There is limited research on how to reverse-engineer sensitive information from embeddings, posing challenges for privacy-preserving design.
Negotiation and Collective Behavior
Experiments have shown that large language models exhibit similar negotiation and bargaining behaviors to humans in games like the Ultimatum Game.
This suggests agentic AI systems may exhibit emergent collective behaviors, like collusion or systemic risk, that are difficult to predict from individual agent actions.
Understanding and mitigating these collective effects will be crucial as more economic and strategic activities are mediated by agentic AI.
Subjective Common Sense
Humans have a wealth of "subjective common sense" heuristics and preferences that are personal and difficult to codify, such as habits around locking doors or sharing passwords.
Imbuing agentic AI with this type of personalized common sense knowledge will be a significant challenge, as it cannot be easily learned from data like more objective common sense facts.
Evolving Agentic AI Capabilities
Trends in Agentic AI Development
Fast to Slow: Agents will transition from handling quick, transactional tasks to longer-term, continuous planning and execution.

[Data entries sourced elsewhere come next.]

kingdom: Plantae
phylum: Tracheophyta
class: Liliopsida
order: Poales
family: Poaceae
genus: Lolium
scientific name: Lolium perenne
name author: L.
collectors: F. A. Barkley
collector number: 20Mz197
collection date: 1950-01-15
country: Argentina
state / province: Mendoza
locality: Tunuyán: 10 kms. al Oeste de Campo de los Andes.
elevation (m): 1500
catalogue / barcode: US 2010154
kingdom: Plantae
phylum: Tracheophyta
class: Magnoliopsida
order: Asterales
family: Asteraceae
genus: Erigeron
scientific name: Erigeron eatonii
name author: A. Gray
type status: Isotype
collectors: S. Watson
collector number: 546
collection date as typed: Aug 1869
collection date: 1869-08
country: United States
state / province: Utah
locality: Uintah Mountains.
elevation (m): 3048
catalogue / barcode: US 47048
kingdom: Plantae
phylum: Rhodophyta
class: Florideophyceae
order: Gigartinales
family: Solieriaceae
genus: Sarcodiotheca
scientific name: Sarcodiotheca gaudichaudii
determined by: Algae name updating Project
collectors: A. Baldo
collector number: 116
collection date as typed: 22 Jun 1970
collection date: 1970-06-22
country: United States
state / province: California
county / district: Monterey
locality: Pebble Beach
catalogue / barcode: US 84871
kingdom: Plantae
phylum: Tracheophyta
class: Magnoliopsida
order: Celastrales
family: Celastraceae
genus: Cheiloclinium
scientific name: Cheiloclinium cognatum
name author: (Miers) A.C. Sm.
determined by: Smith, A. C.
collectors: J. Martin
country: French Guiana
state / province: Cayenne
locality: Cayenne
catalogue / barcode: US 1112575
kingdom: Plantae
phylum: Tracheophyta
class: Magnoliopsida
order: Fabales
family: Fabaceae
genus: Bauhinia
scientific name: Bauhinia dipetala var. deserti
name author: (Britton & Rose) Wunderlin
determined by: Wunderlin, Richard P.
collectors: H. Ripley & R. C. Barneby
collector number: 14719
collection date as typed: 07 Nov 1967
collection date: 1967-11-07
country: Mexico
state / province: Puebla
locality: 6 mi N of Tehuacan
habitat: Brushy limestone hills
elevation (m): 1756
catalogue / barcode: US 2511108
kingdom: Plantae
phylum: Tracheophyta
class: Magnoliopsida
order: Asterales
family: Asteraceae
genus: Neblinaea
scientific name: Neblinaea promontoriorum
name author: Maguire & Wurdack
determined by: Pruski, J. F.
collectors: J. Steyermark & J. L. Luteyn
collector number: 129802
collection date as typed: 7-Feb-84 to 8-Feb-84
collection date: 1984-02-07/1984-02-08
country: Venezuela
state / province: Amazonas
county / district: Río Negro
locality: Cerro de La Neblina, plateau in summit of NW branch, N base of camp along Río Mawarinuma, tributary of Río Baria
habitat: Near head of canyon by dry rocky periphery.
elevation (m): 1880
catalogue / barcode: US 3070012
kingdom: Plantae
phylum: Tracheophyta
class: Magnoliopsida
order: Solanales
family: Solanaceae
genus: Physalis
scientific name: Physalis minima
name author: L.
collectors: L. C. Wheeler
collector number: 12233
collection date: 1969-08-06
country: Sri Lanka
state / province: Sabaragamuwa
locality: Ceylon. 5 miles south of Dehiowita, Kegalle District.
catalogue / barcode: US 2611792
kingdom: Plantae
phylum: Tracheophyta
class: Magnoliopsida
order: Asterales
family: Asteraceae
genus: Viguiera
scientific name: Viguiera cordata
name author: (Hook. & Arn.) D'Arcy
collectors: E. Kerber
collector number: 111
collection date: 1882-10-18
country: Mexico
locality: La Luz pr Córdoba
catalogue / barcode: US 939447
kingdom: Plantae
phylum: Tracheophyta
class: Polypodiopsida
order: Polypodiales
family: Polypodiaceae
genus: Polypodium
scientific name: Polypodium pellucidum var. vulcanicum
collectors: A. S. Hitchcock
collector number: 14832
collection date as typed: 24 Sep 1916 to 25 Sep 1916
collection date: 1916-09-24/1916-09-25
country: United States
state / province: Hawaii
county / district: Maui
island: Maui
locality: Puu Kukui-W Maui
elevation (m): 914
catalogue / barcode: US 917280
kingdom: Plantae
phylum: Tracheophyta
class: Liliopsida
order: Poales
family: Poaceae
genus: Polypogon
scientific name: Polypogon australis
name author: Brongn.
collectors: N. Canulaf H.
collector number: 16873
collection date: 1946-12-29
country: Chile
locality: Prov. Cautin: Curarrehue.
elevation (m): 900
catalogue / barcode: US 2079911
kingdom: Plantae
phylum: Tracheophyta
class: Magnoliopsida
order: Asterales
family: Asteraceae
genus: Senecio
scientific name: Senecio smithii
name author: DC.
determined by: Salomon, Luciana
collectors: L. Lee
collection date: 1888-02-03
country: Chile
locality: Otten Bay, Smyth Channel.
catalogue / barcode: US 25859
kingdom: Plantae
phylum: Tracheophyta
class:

Reactive to Proactive: Agents will infer and initiate tasks without explicit user prompting, based on contextual awareness.
Single Vendor to Multi-Party Connectivity: Agents will need to seamlessly integrate with third-party workflows and systems, posing new challenges.
Responsible AI Considerations
Agentic AI systems require a shift in mindset from traditional software, as they are based on statistical models rather than deterministic logic.
Key differences include:
Performance is data-dependent, not guaranteed across all inputs.
Multiple models can achieve similar performance, with different internal "logic".
Developers must make explicit decisions about technical properties like privacy, security, and fairness.
Building agentic AI systems requires a framework for benefit-risk analysis, release criteria definition, data set planning, and system architecture design to address these challenges.
Conclusion
As agentic AI capabilities continue to evolve, responsible development practices will be crucial to realize the benefits while mitigating the risks. Key focus areas include understanding the unique properties of AI systems, designing for privacy and security, and addressing the challenges of collective agent behaviors and personalized common sense.